(Transcribed page contents)
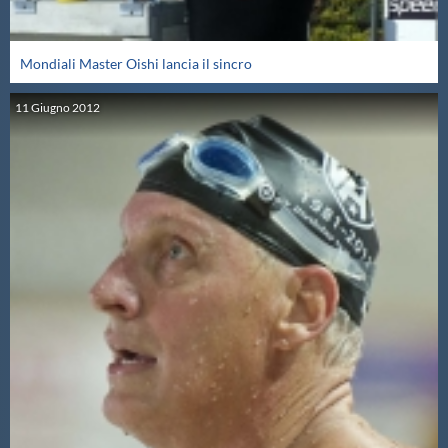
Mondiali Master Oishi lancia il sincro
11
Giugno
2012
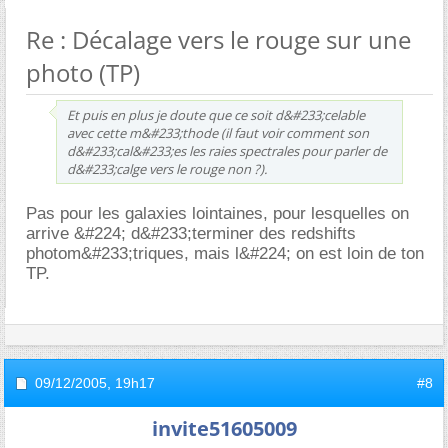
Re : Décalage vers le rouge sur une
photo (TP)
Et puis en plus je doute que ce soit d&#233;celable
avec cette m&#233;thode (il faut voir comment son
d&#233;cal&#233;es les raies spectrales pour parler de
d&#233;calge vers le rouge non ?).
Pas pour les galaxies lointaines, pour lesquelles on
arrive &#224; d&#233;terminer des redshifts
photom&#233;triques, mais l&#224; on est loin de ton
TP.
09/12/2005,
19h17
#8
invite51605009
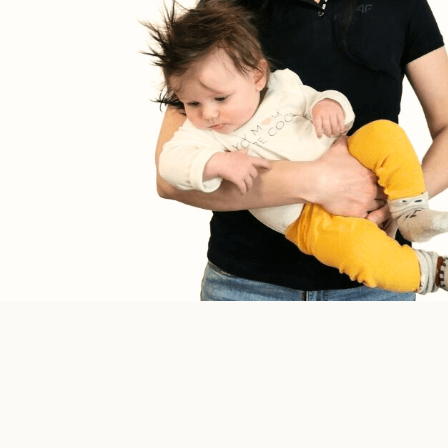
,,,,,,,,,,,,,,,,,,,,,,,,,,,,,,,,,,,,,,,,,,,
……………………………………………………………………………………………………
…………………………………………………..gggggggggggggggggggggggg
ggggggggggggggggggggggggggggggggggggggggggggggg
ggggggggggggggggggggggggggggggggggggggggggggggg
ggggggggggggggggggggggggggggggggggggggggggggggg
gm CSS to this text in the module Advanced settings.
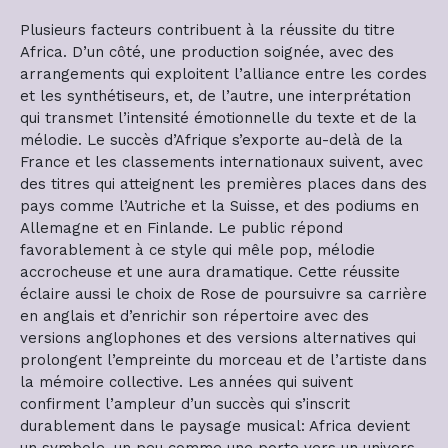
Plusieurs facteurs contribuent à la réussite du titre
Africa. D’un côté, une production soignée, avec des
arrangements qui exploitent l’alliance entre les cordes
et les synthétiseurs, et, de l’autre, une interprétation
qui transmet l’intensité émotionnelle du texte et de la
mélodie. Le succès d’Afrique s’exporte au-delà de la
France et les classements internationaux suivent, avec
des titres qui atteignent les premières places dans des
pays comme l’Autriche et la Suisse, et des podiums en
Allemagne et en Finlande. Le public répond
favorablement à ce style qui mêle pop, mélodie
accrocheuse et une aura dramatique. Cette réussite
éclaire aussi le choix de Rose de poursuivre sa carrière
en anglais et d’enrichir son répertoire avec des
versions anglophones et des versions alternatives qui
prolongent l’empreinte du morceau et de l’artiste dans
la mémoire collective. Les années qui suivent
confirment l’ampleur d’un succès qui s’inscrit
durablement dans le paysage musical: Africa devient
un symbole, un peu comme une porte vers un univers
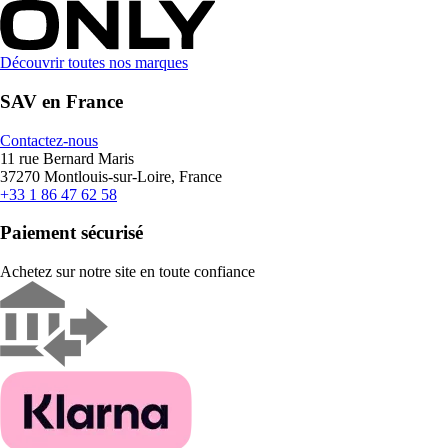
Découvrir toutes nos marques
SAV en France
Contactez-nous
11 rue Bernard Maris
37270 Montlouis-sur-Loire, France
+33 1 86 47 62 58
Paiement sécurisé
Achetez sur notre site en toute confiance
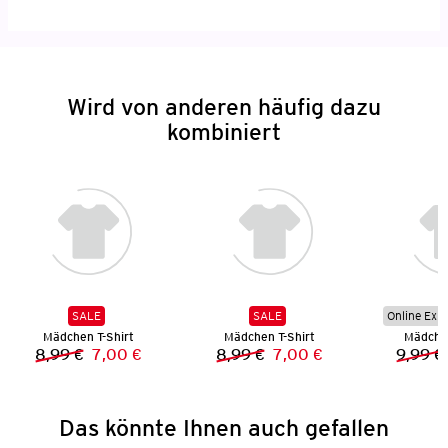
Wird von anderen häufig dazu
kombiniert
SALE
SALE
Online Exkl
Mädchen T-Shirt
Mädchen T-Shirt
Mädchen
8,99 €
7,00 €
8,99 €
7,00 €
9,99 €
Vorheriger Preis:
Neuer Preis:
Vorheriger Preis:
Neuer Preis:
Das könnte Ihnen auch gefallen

## [What needs to be done]
Write out the transcribed text of every row above, reproducing each line precisely as it appears, and omit the pictures from your answer.

## [Answer to this exercise]
Mondiali Master Oishi lancia il sincro
11
Giugno
2012
Re : Décalage vers le rouge sur une
photo (TP)
Et puis en plus je doute que ce soit d&#233;celable
avec cette m&#233;thode (il faut voir comment son
d&#233;cal&#233;es les raies spectrales pour parler de
d&#233;calge vers le rouge non ?).
Pas pour les galaxies lointaines, pour lesquelles on
arrive &#224; d&#233;terminer des redshifts
photom&#233;triques, mais l&#224; on est loin de ton
TP.
09/12/2005,
19h17
#8
invite51605009
,,,,,,,,,,,,,,,,,,,,,,,,,,,,,,,,,,,,,,,,,,,
……………………………………………………………………………………………………
…………………………………………………..gggggggggggggggggggggggg
ggggggggggggggggggggggggggggggggggggggggggggggg
ggggggggggggggggggggggggggggggggggggggggggggggg
ggggggggggggggggggggggggggggggggggggggggggggggg
gm CSS to this text in the module Advanced settings.
Plusieurs facteurs contribuent à la réussite du titre
Africa. D’un côté, une production soignée, avec des
arrangements qui exploitent l’alliance entre les cordes
et les synthétiseurs, et, de l’autre, une interprétation
qui transmet l’intensité émotionnelle du texte et de la
mélodie. Le succès d’Afrique s’exporte au-delà de la
France et les classements internationaux suivent, avec
des titres qui atteignent les premières places dans des
pays comme l’Autriche et la Suisse, et des podiums en
Allemagne et en Finlande. Le public répond
favorablement à ce style qui mêle pop, mélodie
accrocheuse et une aura dramatique. Cette réussite
éclaire aussi le choix de Rose de poursuivre sa carrière
en anglais et d’enrichir son répertoire avec des
versions anglophones et des versions alternatives qui
prolongent l’empreinte du morceau et de l’artiste dans
la mémoire collective. Les années qui suivent
confirment l’ampleur d’un succès qui s’inscrit
durablement dans le paysage musical: Africa devient
un symbole, un peu comme une porte vers un univers
Découvrir toutes nos marques
SAV en France
Contactez-nous
11 rue Bernard Maris
37270 Montlouis-sur-Loire, France
+33 1 86 47 62 58
Paiement sécurisé
Achetez sur notre site en toute confiance
Wird von anderen häufig dazu
kombiniert
SALE
SALE
Online Exkl
Mädchen T-Shirt
Mädchen T-Shirt
Mädchen
8,99 €
7,00 €
8,99 €
7,00 €
9,99 €
Vorheriger Preis:
Neuer Preis:
Vorheriger Preis:
Neuer Preis:
Das könnte Ihnen auch gefallen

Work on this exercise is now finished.